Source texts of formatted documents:
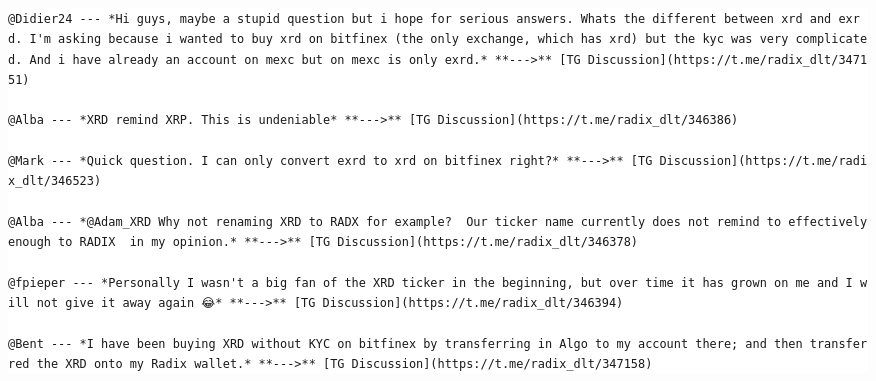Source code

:     @Didier24 --- *Hi guys, maybe a stupid question but i hope for serious answers. Whats the different between xrd and exrd. I'm asking because i wanted to buy xrd on bitfinex (the only exchange, which has xrd) but the kyc was very complicated. And i have already an account on mexc but on mexc is only exrd.* **--->** [TG Discussion](https://t.me/radix_dlt/347151)

    @Alba --- *XRD remind XRP. This is undeniable* **--->** [TG Discussion](https://t.me/radix_dlt/346386)

    @Mark --- *Quick question. I can only convert exrd to xrd on bitfinex right?* **--->** [TG Discussion](https://t.me/radix_dlt/346523)

    @Alba --- *@Adam_XRD Why not renaming XRD to RADX for example?  Our ticker name currently does not remind to effectively enough to RADIX  in my opinion.* **--->** [TG Discussion](https://t.me/radix_dlt/346378)

    @fpieper --- *Personally I wasn't a big fan of the XRD ticker in the beginning, but over time it has grown on me and I will not give it away again 😂* **--->** [TG Discussion](https://t.me/radix_dlt/346394)

    @Bent --- *I have been buying XRD without KYC on bitfinex by transferring in Algo to my account there; and then transferred the XRD onto my Radix wallet.* **--->** [TG Discussion](https://t.me/radix_dlt/347158)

### Exercise
Drop every picture, then write out the remaining entries above exactly as they appear.

### Exercise result
Source code

:     @Didier24 --- *Hi guys, maybe a stupid question but i hope for serious answers. Whats the different between xrd and exrd. I'm asking because i wanted to buy xrd on bitfinex (the only exchange, which has xrd) but the kyc was very complicated. And i have already an account on mexc but on mexc is only exrd.* **--->** [TG Discussion](https://t.me/radix_dlt/347151)

    @Alba --- *XRD remind XRP. This is undeniable* **--->** [TG Discussion](https://t.me/radix_dlt/346386)

    @Mark --- *Quick question. I can only convert exrd to xrd on bitfinex right?* **--->** [TG Discussion](https://t.me/radix_dlt/346523)

    @Alba --- *@Adam_XRD Why not renaming XRD to RADX for example?  Our ticker name currently does not remind to effectively enough to RADIX  in my opinion.* **--->** [TG Discussion](https://t.me/radix_dlt/346378)

    @fpieper --- *Personally I wasn't a big fan of the XRD ticker in the beginning, but over time it has grown on me and I will not give it away again 😂* **--->** [TG Discussion](https://t.me/radix_dlt/346394)

    @Bent --- *I have been buying XRD without KYC on bitfinex by transferring in Algo to my account there; and then transferred the XRD onto my Radix wallet.* **--->** [TG Discussion](https://t.me/radix_dlt/347158)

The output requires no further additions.